Un Rapport synthèse retraçant les réalités de terrain sur les droits de tenure foncière et forestière des femmes de la Province et quelques recommandations et propositions ont été reformulées à cet effet. Ce rapport reflète donc les résultats issus des échanges houleux qui ont eu lieu au cours de cette plénière. Pour la CFLEDD, les mesures des réformes foncières, pilotées par la CONAREF sont déjà amorcées. Il est important pour les organisations qui militent en faveur de l’amélioration du statut de la femme dans les différents secteurs de la vie nationale soutiennent le processus de la CONAREF qui a pour objectif de déboucher une nouvelle politique nationale et une nouvelle loi foncière.
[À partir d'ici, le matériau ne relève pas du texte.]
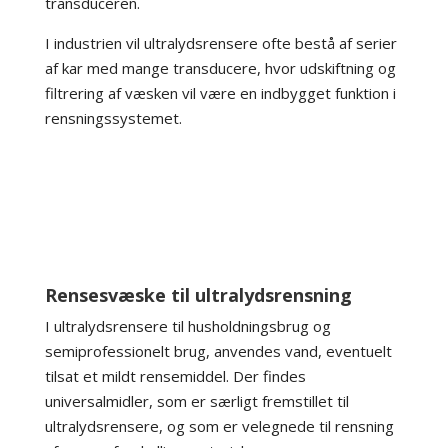
transduceren.
I industrien vil ultralydsrensere ofte bestå af serier
af kar med mange transducere, hvor udskiftning og
filtrering af væsken vil være en indbygget funktion i
rensningssystemet.
Rensesvæske til ultralydsrensning
I ultralydsrensere til husholdningsbrug og
semiprofessionelt brug, anvendes vand, eventuelt
tilsat et mildt rensemiddel. Der findes
universalmidler, som er særligt fremstillet til
ultralydsrensere, og som er velegnede til rensning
Il constitue une opportunité pour l’amélioration des droits fonciers des femmes, étant donné que le système de gouvernance foncière actuel ne renferme pas suffisamment des garanties en termes de parité dans l’accès à la terre et aux bénéfices de sa gestion et de son exploitation.

Il était question aussi pour la CFLEDD d’initier un plaidoyer spécifique pour influencer la formulation de cette nouvelle politique et la loi foncière au Kasaï Central.

Après la compilation de données du terrain, les résultats obtenus par les participants ont fait état de recommandations suivantes :

–la mise en place de comités locaux d’arbitrage et de réconciliation,

–les femmes doivent être encouragées à saisir les cours et tribunaux,

–la Province doit se doter d’un plan d’aménagement du territoire car son absence fait que la femme soit marginalisée dans l’appui à ses initiatives d’accès à la terre,

–les chefs coutumiers doivent être consultés en premier lieu lors de l’octroi de terre,

–les femmes paysannes doivent être formées et informées sur les textes réglementaires et lois,

–la justice doit cesser d’être lente dans le traitement des dossiers d’accaparement de terres pour permettre à la femme d’accéder et exercer ses travaux forestiers, en dehors de la loi Bakajika qui stipule que le sol et le sous-sol appartiennent à l’État ;

–le nouveau code de la famille et la constitution du pays doit reconnaitre l’égalité infantile en vulgarisant l’accès de tous les enfants filles et garçons à l’héritage.

Elles ont recommandées aussi par ailleurs de plaider pour l’harmonisation des lois foncières et agricoles qui sont d’après elles en inter-contradiction au niveau de définitions des concepts et ont proposé la suppression du dualisme juridique des cadastres.

Les résultats de données de terrain relève aussi l’insistance des participants sur la validation du plan d’aménagement du territoire au niveau national en insérant les éléments importants produits par la société civile (les in put) au Kasaï Central.

Il faut dire que le secteur forestier étant étroitement lié au foncier, il est nécessaire de constituer une base de donnée aussi bien documentaire qu’argumentaire pour servir de support lors de la réforme forestière, car la terre représente une valeur économique, politique et symbolique dont on ne peut se passer c’est ce qu’a déclarée la coalition de femmes leaders pour l’environnement et le développement durable à la fin de ces assises.